I have the money for only one box now but i don't know what is the best. Any advice?

PS: Sorry for my english i'm an italian student.

PSS: In italy they have the same price.


----------



## bigshot (Nov 22, 2011)

I have the 60s box and the 70s symphonies box, but the best one is the EMI Orchestral box. Some of it is mono, but there's an awful lot of great recordings in there. Second would be the 60s box.


----------



## hpowders (Dec 23, 2013)

bigshot said:


> I have the 60s box and the 70s symphonies box, but the best one is the EMI Orchestral box. Some of it is mono, but there's an awful lot of great recordings in there. Second would be the 60s box.


I second this. Karajan's best work, in my opinion was with the Philharmonia Orchestra in the 1950's from "Angel Records" (USA), now of course, EMI. His Beethoven and Sibelius from this period were unexcelled by his later performances.


----------



## GGluek (Dec 11, 2011)

Best von Karajan box? Uhh, his coffin?


----------



## realdealblues (Mar 3, 2010)

I have the 60's and 70's boxes. Once the price comes down I will buy the 80's box as well.

I would suggest the 60's box because it will probably go out of print first so the prices will continue to go up.


----------



## Mahlerian (Nov 27, 2012)

GGluek said:


> Best von Karajan box?

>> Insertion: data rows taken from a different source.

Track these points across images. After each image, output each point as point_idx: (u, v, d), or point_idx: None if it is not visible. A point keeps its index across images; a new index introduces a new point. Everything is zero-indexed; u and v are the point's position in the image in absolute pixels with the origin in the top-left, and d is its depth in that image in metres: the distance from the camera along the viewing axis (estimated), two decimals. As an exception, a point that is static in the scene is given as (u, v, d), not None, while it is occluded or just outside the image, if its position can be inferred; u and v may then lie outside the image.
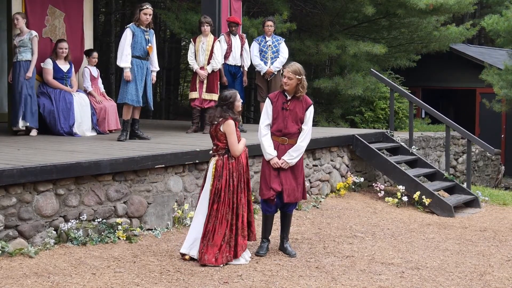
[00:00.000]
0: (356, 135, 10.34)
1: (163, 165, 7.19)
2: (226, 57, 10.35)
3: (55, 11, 10.00)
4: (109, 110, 10.04)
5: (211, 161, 6.16)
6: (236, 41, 10.42)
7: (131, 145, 8.14)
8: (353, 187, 10.12)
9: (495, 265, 6.54)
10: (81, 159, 6.54)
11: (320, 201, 9.20)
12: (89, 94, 10.04)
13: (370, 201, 9.70)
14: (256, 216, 7.45)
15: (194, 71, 10.27)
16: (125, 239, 6.60)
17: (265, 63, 10.39)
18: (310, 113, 6.46)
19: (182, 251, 6.16)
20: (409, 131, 11.34)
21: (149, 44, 8.75)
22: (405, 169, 10.34)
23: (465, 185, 10.65)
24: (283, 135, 6.42)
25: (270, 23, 10.50)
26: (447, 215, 9.21)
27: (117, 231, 6.61)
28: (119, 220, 6.69)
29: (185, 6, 14.75)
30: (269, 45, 10.43)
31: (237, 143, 6.07)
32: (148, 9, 8.65)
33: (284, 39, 10.71)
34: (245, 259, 6.16)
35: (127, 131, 8.81)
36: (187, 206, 7.41)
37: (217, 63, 10.12)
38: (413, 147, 11.21)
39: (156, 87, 22.94)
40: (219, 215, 6.02)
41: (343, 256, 6.58)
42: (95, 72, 10.31)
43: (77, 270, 5.62)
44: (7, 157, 6.68)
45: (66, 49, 9.65)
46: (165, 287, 5.35)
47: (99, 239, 6.46)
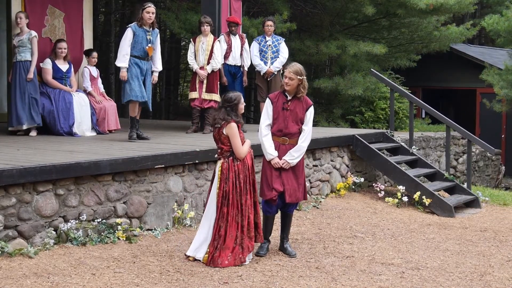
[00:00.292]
0: (356, 135, 10.33)
1: (163, 165, 7.18)
2: (226, 57, 10.34)
3: (54, 11, 9.99)
4: (109, 110, 10.02)
5: (217, 164, 6.16)
6: (236, 41, 10.41)
7: (131, 145, 8.12)
8: (353, 187, 10.11)
9: (496, 266, 6.53)
10: (81, 159, 6.53)
11: (320, 201, 9.19)
12: (88, 94, 10.02)
13: (370, 201, 9.69)
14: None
15: (194, 71, 10.26)
16: (124, 239, 6.59)
17: (265, 63, 10.36)
18: (310, 114, 6.46)
19: (188, 253, 6.15)
20: (409, 131, 11.33)
21: (149, 44, 8.67)
22: (405, 169, 10.33)
23: (465, 185, 10.64)
24: (283, 135, 6.41)
25: (270, 23, 10.46)
26: (448, 215, 9.20)
27: (116, 231, 6.60)
28: (118, 220, 6.68)
29: (185, 6, 14.75)
30: (269, 45, 10.40)
31: (241, 146, 6.05)
32: (150, 7, 8.58)
33: (284, 39, 10.68)
34: (247, 259, 6.16)
35: (136, 127, 8.72)
36: (187, 206, 7.40)
37: (217, 63, 10.11)
38: (413, 147, 11.20)
39: (156, 87, 22.94)
40: (229, 218, 6.00)
41: (343, 256, 6.57)
42: (95, 72, 10.30)
43: (77, 270, 5.62)
44: (6, 157, 6.67)
45: (65, 49, 9.64)
46: (164, 287, 5.34)
47: (99, 240, 6.45)
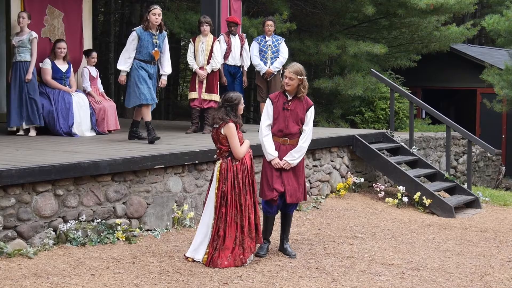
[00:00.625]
0: (356, 136, 10.32)
1: (163, 166, 7.16)
2: (225, 57, 10.32)
3: (54, 10, 9.98)
4: (108, 110, 10.01)
5: (216, 165, 6.14)
6: (235, 41, 10.39)
7: (130, 146, 8.11)
8: (353, 187, 10.10)
9: (496, 266, 6.52)
10: (80, 159, 6.52)
11: (320, 202, 9.18)
12: (88, 94, 10.01)
13: (370, 201, 9.68)
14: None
15: (193, 71, 10.25)
16: (124, 239, 6.58)
17: (265, 63, 10.33)
18: (311, 114, 6.45)
19: (187, 254, 6.14)
20: (410, 132, 11.31)
21: (156, 48, 8.47)
22: (406, 169, 10.32)
23: (465, 186, 10.63)
24: (284, 136, 6.40)
25: (270, 22, 10.44)
26: (448, 216, 9.19)
27: (116, 231, 6.59)
28: (118, 220, 6.67)
29: (184, 6, 14.75)
30: (269, 45, 10.38)
31: (239, 146, 6.03)
32: (156, 9, 8.44)
33: (284, 39, 10.66)
34: (249, 260, 6.14)
35: (152, 129, 8.49)
36: (186, 206, 7.39)
37: (217, 63, 10.09)
38: (414, 147, 11.18)
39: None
40: (228, 218, 5.98)
41: (343, 257, 6.56)
42: (94, 72, 10.28)
43: (76, 271, 5.60)
44: (6, 157, 6.66)
45: (64, 49, 9.63)
46: (164, 288, 5.34)
47: (98, 240, 6.43)
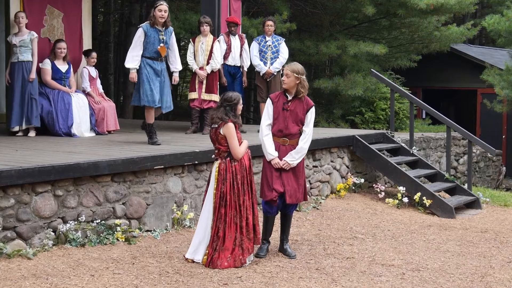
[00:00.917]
0: (356, 136, 10.30)
1: (162, 166, 7.15)
2: (225, 57, 10.31)
3: (53, 11, 9.97)
4: (108, 110, 9.99)
5: (214, 164, 6.12)
6: (235, 41, 10.38)
7: (130, 146, 8.10)
8: (353, 188, 10.09)
9: (496, 267, 6.51)
10: (80, 160, 6.51)
11: (320, 202, 9.16)
12: (87, 94, 10.00)
13: (370, 202, 9.67)
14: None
15: (193, 71, 10.23)
16: (124, 240, 6.57)
17: (265, 63, 10.31)
18: (311, 115, 6.43)
19: (186, 255, 6.12)
20: (410, 132, 11.30)
21: (161, 44, 8.31)
22: (406, 170, 10.31)
23: (466, 186, 10.61)
24: (284, 136, 6.39)
25: (270, 22, 10.42)
26: (448, 216, 9.18)
27: (116, 232, 6.58)
28: (118, 221, 6.66)
29: (184, 6, 14.73)
30: (269, 45, 10.36)
31: (238, 146, 6.02)
32: (162, 5, 8.25)
33: (284, 39, 10.64)
34: (248, 261, 6.12)
35: (154, 132, 8.41)
36: (186, 207, 7.37)
37: (217, 63, 10.08)
38: (414, 148, 11.17)
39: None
40: (228, 219, 5.96)
41: (343, 257, 6.54)
42: (94, 72, 10.27)
43: (76, 271, 5.59)
44: (5, 158, 6.65)
45: (64, 49, 9.61)
46: (164, 289, 5.32)
47: (98, 241, 6.42)
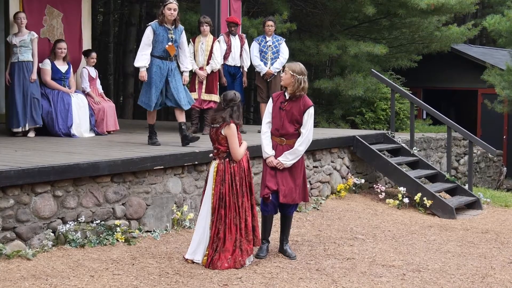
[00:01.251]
0: (356, 136, 10.29)
1: (162, 167, 7.14)
2: (225, 57, 10.29)
3: (53, 11, 9.96)
4: (108, 111, 9.98)
5: (212, 164, 6.09)
6: (235, 41, 10.36)
7: (130, 147, 8.09)
8: (354, 188, 10.07)
9: (497, 267, 6.50)
10: (79, 160, 6.50)
11: (320, 203, 9.15)
12: (87, 95, 9.98)
13: (370, 202, 9.65)
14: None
15: (193, 71, 10.22)
16: (123, 241, 6.55)
17: (265, 63, 10.30)
18: (308, 115, 6.33)
19: (186, 256, 6.11)
20: (410, 132, 11.28)
21: (170, 43, 8.13)
22: (406, 170, 10.29)
23: (466, 187, 10.60)
24: (280, 135, 6.37)
25: (270, 23, 10.41)
26: (449, 217, 9.16)
27: (115, 233, 6.56)
28: (117, 222, 6.65)
29: (184, 6, 14.70)
30: (269, 45, 10.34)
31: (239, 147, 6.00)
32: (172, 4, 8.04)
33: (284, 39, 10.62)
34: (247, 262, 6.11)
35: (154, 133, 8.38)
36: (186, 207, 7.36)
37: (217, 63, 10.07)
38: (414, 148, 11.15)
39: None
40: (227, 221, 5.94)
41: (344, 258, 6.53)
42: (94, 72, 10.25)
43: (75, 272, 5.58)
44: (4, 158, 6.64)
45: (64, 49, 9.60)
46: (163, 290, 5.31)
47: (98, 241, 6.41)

Uhh, his coffin?


It is the only one that truly gives you _all_ of Karajan.


----------



## Pip (Aug 16, 2013)

I also agree with Bigshot and HPowers - The EMI Box with 88CDs is the best to begin with because of all the wonderful Philharmonia/Walter Legge recordings. Then when you can, get the 1960s box - this was the period when he did not record for EMI at all.


----------



## Itullian (Aug 27, 2011)

I'd go 60's to start. All stereo and awesome performances.


----------



## DoFlamingo (Jan 12, 2014)

ok thank you so much!


----------



## PetrB (Feb 28, 2012)

GGluek said:


> Best von Karajan box? Uhh, his coffin?


You so beat me to this... _DAMN!_


----------



## hpowders (Dec 23, 2013)

Pip said:


> I also agree with Bigshot and HPowers - The EMI Box with 88CDs is the best to begin with because of all the wonderful Philharmonia/Walter Legge recordings. Then when you can, get the 1960s box - this was the period when he did not record for EMI at all.

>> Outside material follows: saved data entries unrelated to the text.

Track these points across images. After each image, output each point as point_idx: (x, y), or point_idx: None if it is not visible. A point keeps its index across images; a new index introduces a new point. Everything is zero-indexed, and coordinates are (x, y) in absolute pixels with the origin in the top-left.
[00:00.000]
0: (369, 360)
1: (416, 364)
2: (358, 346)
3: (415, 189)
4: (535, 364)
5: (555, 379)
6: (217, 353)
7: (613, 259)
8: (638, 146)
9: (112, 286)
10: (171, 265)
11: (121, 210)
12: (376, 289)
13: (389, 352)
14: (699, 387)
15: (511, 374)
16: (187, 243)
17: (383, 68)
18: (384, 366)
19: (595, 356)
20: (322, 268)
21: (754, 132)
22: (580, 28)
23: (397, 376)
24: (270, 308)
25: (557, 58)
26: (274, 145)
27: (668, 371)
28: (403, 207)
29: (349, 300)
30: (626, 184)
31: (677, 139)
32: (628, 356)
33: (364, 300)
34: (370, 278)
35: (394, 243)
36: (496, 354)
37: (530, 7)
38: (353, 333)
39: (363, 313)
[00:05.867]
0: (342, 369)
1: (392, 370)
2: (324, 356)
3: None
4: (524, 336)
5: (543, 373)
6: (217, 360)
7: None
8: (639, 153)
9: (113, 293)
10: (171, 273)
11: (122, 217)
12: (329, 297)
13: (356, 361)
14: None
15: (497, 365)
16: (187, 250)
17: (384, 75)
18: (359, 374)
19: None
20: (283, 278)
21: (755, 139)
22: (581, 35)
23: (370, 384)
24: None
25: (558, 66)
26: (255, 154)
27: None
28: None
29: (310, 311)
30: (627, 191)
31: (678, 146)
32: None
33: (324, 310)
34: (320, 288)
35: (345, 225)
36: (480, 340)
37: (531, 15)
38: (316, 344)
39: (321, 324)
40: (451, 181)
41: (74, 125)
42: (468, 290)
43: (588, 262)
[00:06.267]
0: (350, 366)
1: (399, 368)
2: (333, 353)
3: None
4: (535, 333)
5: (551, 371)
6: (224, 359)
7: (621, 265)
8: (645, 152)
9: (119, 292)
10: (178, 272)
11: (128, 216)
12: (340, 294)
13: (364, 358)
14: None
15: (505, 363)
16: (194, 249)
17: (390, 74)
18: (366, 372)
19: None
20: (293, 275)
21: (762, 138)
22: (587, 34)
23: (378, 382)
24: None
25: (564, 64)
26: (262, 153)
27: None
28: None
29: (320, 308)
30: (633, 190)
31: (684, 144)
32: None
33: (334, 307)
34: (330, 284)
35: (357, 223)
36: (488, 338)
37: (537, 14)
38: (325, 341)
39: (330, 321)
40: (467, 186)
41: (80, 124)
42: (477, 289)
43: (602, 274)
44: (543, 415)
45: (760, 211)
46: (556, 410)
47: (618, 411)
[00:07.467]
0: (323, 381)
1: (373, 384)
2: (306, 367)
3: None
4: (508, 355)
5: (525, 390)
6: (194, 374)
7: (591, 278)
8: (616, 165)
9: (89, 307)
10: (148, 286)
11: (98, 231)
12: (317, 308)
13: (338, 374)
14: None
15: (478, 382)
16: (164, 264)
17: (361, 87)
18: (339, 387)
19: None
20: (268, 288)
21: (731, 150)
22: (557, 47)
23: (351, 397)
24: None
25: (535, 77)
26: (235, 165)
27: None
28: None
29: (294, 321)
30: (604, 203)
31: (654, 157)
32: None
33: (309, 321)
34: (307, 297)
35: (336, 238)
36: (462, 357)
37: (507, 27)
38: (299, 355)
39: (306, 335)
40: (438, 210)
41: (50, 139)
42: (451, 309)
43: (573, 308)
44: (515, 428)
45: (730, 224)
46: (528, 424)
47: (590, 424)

Yeah. That's the way I would go. Karajan at his best with Walter Legge providing the guidance.


----------



## hpowders (Dec 23, 2013)

Actually the best Karajan box may have arguably been Elizabeth Schwarzkopf's.


----------



## bigshot (Nov 22, 2011)

One quick note... the 60s box is laid out as original jackets. The EMI box is laid out as CDs. This means that the EMI box has a LOT more music. Something like 20 or 30 percent more than the DGG boxes do, even though the number of CDs are comparable.


----------



## Triplets (Sep 4, 2014)

hpowders said:


> Actually the best Karajan box may have arguably been Elizabeth Schwarzkopf's.


Rumor has it Annia Sophie may have boxed him as well, but it was hushed to keep HvK out of the clink...


----------



## hpowders (Dec 23, 2013)

Triplets said:


> Rumor has it Annia Sophie may have boxed him as well, but it was hushed to keep HvK out of the clink...

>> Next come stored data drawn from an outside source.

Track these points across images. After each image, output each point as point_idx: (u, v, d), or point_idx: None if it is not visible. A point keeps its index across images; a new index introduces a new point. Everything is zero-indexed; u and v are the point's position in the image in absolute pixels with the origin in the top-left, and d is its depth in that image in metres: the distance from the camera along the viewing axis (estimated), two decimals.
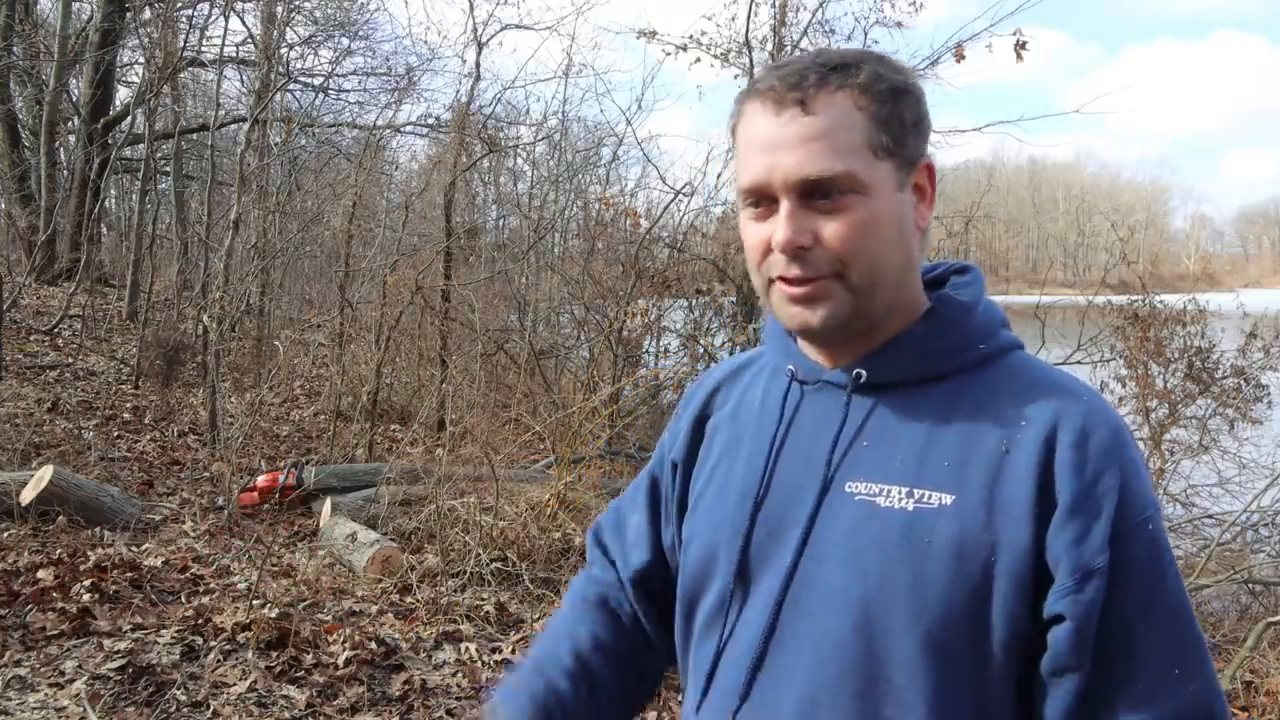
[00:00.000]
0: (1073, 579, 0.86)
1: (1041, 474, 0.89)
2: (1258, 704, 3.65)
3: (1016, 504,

And for THAT I am truly envious and jealous. I always swoon over her covers, even though unfortunately I've never been under them.


----------



## Marschallin Blair (Jan 23, 2014)

GGluek said:


> Best von Karajan box? Uhh, his coffin?


Is it true all Orcs think higher should be lower? Or is that trolls?


----------



## SixFootScowl (Oct 17, 2011)

As I recall, Karajan often had soprano Gundula Janowitz singing in his performances. I wonder which box set would have the most works with Janowitz on them?


----------



## Itullian (Aug 27, 2011)

Florestan said:


> As I recall, Karajan often had soprano Gundula Janowitz singing in his performances. I wonder which box set would have the most works with Janowitz on them?


I would guess the 60s.


----------